This inspection took place on 4 and 5 February 2015 and was an unannounced inspection. The last inspection took place on 4 December 2013. At that time the service was meeting the regulations we inspected.
Palmersdene provides care for older people for up to 40 people. Nursing care is not provided.
At the time of this inspection there were 39 people living in the service. The home had a registered manager. A registered manager is a person who has registered with the Care Quality Commission to manage the service. Like registered providers, they are ‘registered persons’. Registered persons have legal responsibility for meeting the requirements in the Health and Social Care Act 2008 and associated Regulations about how the service is run.
The home is split over two floors, with the upstairs area being mostly for people living with a more advanced dementia or higher support needs.
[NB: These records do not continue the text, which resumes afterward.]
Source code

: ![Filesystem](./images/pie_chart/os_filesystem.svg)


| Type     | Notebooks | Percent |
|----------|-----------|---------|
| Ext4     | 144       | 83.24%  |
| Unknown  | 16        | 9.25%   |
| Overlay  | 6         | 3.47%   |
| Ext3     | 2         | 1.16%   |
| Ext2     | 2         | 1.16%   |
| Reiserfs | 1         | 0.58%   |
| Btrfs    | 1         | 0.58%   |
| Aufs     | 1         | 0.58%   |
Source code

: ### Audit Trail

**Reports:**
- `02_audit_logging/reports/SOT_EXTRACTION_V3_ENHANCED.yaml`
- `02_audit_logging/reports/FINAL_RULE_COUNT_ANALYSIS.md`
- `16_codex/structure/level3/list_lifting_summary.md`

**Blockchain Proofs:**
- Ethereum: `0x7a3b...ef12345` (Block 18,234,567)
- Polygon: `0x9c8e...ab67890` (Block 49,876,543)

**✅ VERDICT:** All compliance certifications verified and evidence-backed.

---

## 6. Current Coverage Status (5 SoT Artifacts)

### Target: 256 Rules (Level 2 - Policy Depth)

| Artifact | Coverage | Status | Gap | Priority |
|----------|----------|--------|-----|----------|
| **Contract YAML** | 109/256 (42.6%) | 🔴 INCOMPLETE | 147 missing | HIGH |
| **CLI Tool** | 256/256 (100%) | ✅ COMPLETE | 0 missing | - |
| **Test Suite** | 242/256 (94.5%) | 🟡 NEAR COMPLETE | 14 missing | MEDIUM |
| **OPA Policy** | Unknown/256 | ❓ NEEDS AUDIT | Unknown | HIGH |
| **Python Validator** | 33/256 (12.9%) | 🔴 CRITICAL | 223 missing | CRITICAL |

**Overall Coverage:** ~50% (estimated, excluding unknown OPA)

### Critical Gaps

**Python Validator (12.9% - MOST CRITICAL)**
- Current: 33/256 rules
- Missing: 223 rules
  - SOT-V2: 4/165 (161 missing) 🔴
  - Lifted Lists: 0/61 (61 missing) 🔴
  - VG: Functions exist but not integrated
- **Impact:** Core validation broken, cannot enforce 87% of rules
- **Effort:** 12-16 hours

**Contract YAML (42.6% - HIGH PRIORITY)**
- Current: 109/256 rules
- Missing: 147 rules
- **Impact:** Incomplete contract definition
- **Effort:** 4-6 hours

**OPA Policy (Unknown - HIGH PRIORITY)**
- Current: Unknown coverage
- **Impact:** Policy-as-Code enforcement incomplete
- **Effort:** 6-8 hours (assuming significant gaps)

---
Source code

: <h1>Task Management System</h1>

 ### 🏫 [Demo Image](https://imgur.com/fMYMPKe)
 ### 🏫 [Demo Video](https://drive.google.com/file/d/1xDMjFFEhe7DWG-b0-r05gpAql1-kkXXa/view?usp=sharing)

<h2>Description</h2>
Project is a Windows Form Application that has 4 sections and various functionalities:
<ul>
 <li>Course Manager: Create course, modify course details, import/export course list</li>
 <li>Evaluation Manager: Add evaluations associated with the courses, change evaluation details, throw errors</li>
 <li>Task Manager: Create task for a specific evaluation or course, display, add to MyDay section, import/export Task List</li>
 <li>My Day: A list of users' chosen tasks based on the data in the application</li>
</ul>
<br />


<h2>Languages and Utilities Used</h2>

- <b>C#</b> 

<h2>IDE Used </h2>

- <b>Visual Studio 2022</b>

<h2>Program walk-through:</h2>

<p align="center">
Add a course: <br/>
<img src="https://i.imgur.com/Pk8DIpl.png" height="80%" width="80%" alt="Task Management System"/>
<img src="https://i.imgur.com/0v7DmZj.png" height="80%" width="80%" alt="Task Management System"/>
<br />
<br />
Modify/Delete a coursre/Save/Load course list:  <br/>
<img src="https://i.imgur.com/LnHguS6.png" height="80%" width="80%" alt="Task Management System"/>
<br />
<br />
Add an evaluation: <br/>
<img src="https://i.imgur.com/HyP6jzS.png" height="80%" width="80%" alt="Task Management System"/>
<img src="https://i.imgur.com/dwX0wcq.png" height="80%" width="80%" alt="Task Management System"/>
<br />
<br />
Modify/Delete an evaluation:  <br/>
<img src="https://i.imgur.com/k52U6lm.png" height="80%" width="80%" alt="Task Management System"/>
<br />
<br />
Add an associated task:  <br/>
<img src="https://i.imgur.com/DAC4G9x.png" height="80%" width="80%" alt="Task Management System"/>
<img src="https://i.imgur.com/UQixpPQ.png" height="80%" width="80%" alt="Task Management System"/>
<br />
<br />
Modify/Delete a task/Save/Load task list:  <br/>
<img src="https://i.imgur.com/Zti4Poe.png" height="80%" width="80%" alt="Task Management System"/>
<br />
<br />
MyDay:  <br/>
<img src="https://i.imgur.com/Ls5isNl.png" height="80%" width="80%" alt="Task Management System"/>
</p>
The service was warm, (and whilst some modernisation of electrics, doors and windows had just begun), was clean and well maintained. There were eight care staff on duty and ten other staff. The service had an ethos of personalised support. This was demonstrated through the use of one page profiles outside some bedroom doors. The bedrooms were also called “flats” by staff, as the service ethos was this was their own flat, with its own front door.
Staff were always visible throughout the building, including upstairs where people living with more advanced dementia and needed extra support. We saw activities taking place throughout the day. Staff supported people to take part in these activities. When staff engaged with people these were all positive. For example, we observed one person started to cry at the table during lunch. A senior carer went to her and soothed her. Another person living in the service commented that staff appeared at times to be very busy, “They are a bit short staffed then they get stressed.” But over the two days staff were not seen to be rushed in any of their interactions with people.
The service had recently made changes to the breakfast routine in the downstairs dining area following consultation with the people using the service. For example, having set breakfast times to make it feel less chaotic and more relaxed. The registered manager advised us the routine around mealtimes upstairs was under review. This was following staff and one person living in the service attending specialist dementia training. The registered manager aimed to integrate the learning from this specialist training over time.
Staff and people we spoke with all said they felt safe. They told us they could report concerns about safeguarding, complaints or other issues. One person said, “Oh yes I feel very safe.” A relative said, “She was in sheltered housing before, she looks a lot better since being in here.” There was documentary evidence that complaints and comments were responded to. One relative had commented negatively that, “The only reason I knew about her hospital appointments was because my wife told me.” Another relative commented, “They always telephone me and keep me up to date with her care and appointments.” Evidence was seen of communication between the service and families, and their involvement where possible.
The home, gardens and bedrooms were all maintained to a high standard. The sluice room on the first floor needed tiles replacing and had continence pads stored where they could be at risk of contamination by waste. The service manager took immediate action to replace the tiles and order new sluice equipment. The service’s windows and internal doors were about to be replaced. Presently all windows had window locks and were in good order.
CQC monitors the operation of Deprivation of Liberty Safeguards (DoLS). There were a nineteen people in the home who were subject to the Deprivation of Liberty Safeguards (DoLS) process. Referrals had been made appropriately by the service and this was documented in people’s care plans. There was evidence of best interests decisions being made for people who lacked capacity under the Mental Capacity Act 2005; however we discussed with the manager that records needed to reflect the principles of the MCA.
Staff we spoke with all said they enjoyed their work. They demonstrated a positive ethos and understanding of the needs of individuals in line with their care plans. When safeguarding and whistleblowing were discussed, staff stated they would raise issues with the registered manager, and felt that she was approachable. One staff member stated, “If I saw ill treatment from (either) a resident or staff I would report it immediately.” We saw evidence in staff files of checking of references and Disclosure and Barring Service (DBS). Action was being taken with staff whose performance was not as the provider expected. Records showed regular staff meetings were held and that actions identified were then completed.
It was observed that medication was managed flexibly to ensure that those with time specific medications were prioritised.
The deputy manager had recently won a national care award. The service had its own award scheme. People living in the service, staff and visitors had the opportunity to nominate staff for an award.